Was hat das denn mit dem "Hackerparagraphen" zu tun? Entweder die CD ist kopiergeschützt, dann darf ich keine Kopie anlegen können. Oder aber die CD hat keinen Kopierschutz. Dann darf ich im Rahmen der sogenannten "Privatkopie" die CD kopieren.

Aber zurück zum Thema:




> Puh... Welche Moglichkeiten der Realisierung eines Benchmarks auf JAVA fur ein Netzwerk seht ihre denn? Es geht eigentlich um Qualitatssicherung, mit Java umgesetzt.

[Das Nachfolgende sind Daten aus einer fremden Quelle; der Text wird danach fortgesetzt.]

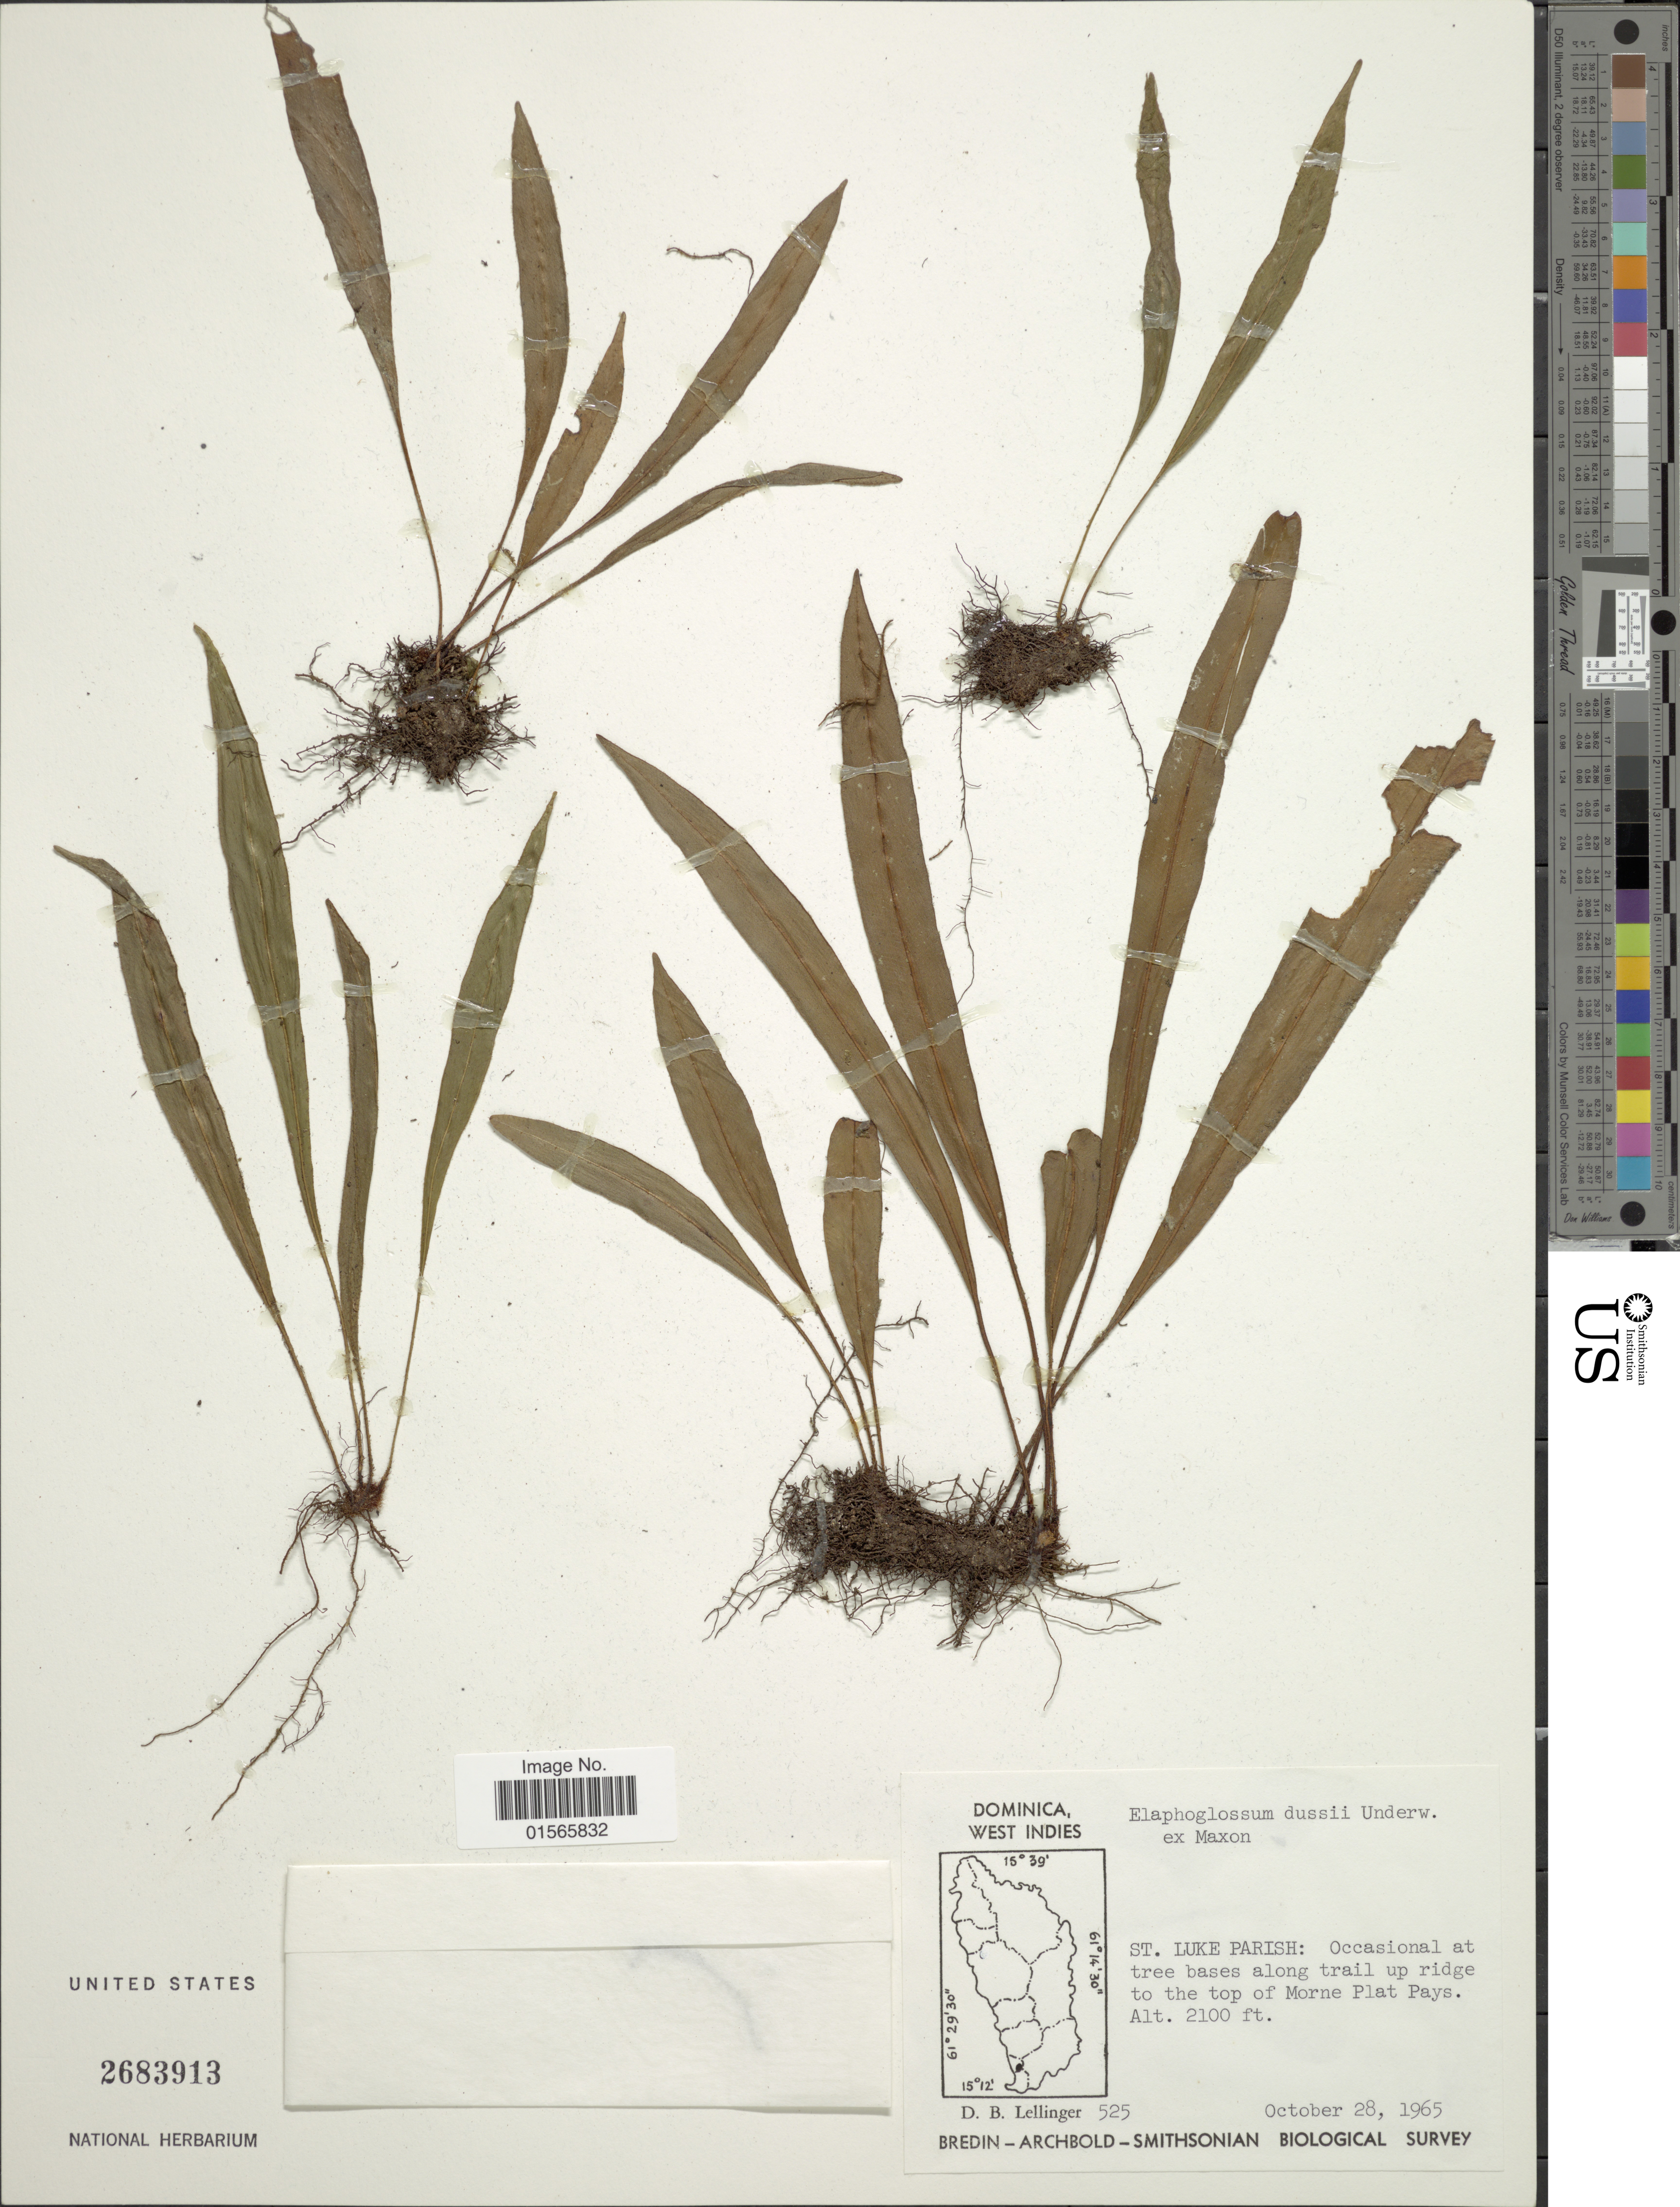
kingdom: Plantae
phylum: Tracheophyta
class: Polypodiopsida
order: Polypodiales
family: Dryopteridaceae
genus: Elaphoglossum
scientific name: Elaphoglossum petiolatum var. dussii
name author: (Underw. ex Maxon) Proctor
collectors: D. B. Lellinger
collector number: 525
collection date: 1965-10-28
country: Dominica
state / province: St. Luke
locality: St. Luke Parish: Occasional at tree bases along trail up ridge to the top of Morne Plat Pays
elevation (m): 640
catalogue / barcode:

Naja, gehen wir mal deine "Anforderungen" nochmal durch:

- IP Adressen im LAN herausfinden via Broadcast Nachricht oder Ping
-> Wird mit "plain java" nicht gehen. Außer dir reicht es alle vorhandenen Rechner auf einen bestimmten Port (Echo-Service?) zu testen.

- NIC Spezifikationen ähnlich wie bei ipconfig /all herausfinden
-> An IP und Netzmaske kommst du mit Java ran. Gateway? Keine Ahnung. Routen? Wohl eher nicht.

- Ping (soll ja nur über Umwege möglich sein)
-> Das einfachste ist einen "Port zu pingen". Die Zeit die es braucht um eine Socketverbindung herzustellen, ist der, die mit dem "ping" Tool gemessen wird verdammt ähnlich. Wenn nicht sogar in den meisten Fällen nicht voneinander zu unterscheiden. Einen echten Ping (ICMP request etc.) geht mit Plain-Java nicht. Da brauchst du eine native implementierung (.dll / .so / ...) die du mit JNI oder JNA ansprechen kannst.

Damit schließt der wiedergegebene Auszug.